Sustainability in alternative poultry meat production chains implies the use of local chicken breeds and low-input diets based on raw materials with low environmental impact. The present study evaluated the diet digestibility of a fast-growing commercial hybrid (Ross 308), two local breeds (Bionda Piemontese, BP; Robusta Maculata, RM) and their crosses with a moderate-growth strain (Sasso, SA). A total of 228 male chickens were housed in 20 collective pens (9-13 animals/pen) according to a bi-factorial design with 5 genotypes (Ross 308, n = 49; BP, n = 38; RM, n = 46; BP×SA, n = 48; RM×SA, n = 47) and 2 grower diets differing for apparent metabolizable energy (AME) and crude protein (CP) content (Standard diet, ST: AME 14.2 MJ/kg; CP 18.7% vs. Low-input diet, LI: AME 13.0 MJ/kg; CP 16.7%). In the LI diet, soybean meal from GMO imported soybean was replaced with soybean meal from local GMO-free soybean and faba bean (Vicia faba L. minor) meal. From hatching to 19 d of age, all birds received the same starter diet (AME 14.4 MJ/kg; CP 24.0%); the experimental grower diets were administered from 20 d of age until slaughtering (47 d for Ross 308 and 105 d for other genotypes). From 34 to 40 d of age samples of faces were collected from each pen, dried, and analysed for dry matter (DM), CP, ether extract (EE), gross energy (GE) and acid-insoluble ash (AIA) content.
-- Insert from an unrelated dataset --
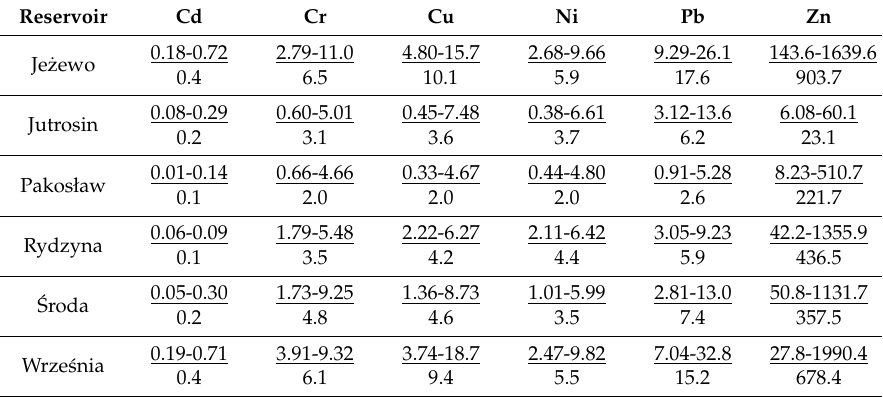
1 Upper values: minimum-maximum. Lower values: mean.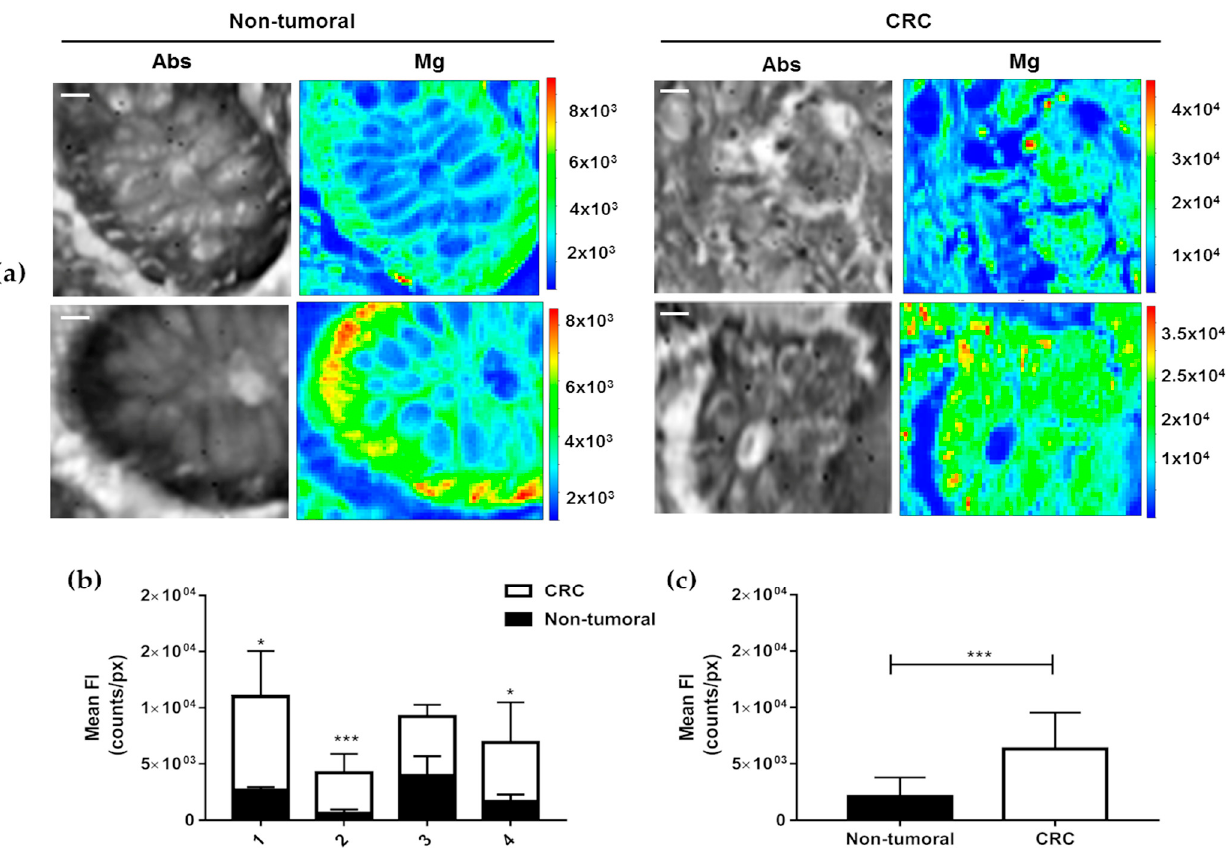
Figure 2. XRFM analysis. ( a ) Tissue morphology (Abs) and Mg content and distribution of non-tumoural colon epithelium (left panel) and CRC (right panel) tissues. The images shown are representative of the four patients under study; XRFM acquisition time= 6 s/pixel, Incident Energy= 1470 eV. Scale bars are 10 µ m. Analysed areas: 78 × 78 µ m 2 and 78 × 60 µ m 2 . ( b ) Mean fluorescence intensities of total Mg counts for each patient under study and ( c ) overall total Mg counts obtained considering all the Mg counts from each patient under study in non-tumoural adjacent and CRC tissues. Total counts were estimated by selecting the overall XRFM analysed areas and normalising the total counts by the size of area itself (pixels). Data are presented as mean ± SD. Non-tumoural (n = 21) and CRC (n = 15). The statistical significance was determined by Students’ t -test. * p -value < 0.05. *** p < 0.001.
AIA was used as a marker to determine the apparent digestibility coefficient (ADC) of the dietary DM, CP, EE, and GE. The ADC of DM was equal to 0.70 on average, without significant differences among genotypes as it was for the ADC of CP, EE, and GE. The use of LI diet decreased the ADC of DM (P<0.01), CP (P<0.001), and GE (P<0.01). No significant interaction was detected between genotype and diet effects. In conclusion, the use of a low-input diet reduced the apparent digestibility of protein and energy in growing chickens, regardless of the genotype. However, a wider evaluation of the animal response in terms of growth performance, welfare, slaughter yield, and meat quality traits is required to establish the chicken genotype that better fit with the rearing conditions of alternative production systems. Acknowledgements: The present research was funded by PRIN project (Prot. 2017S229WC; year 2017).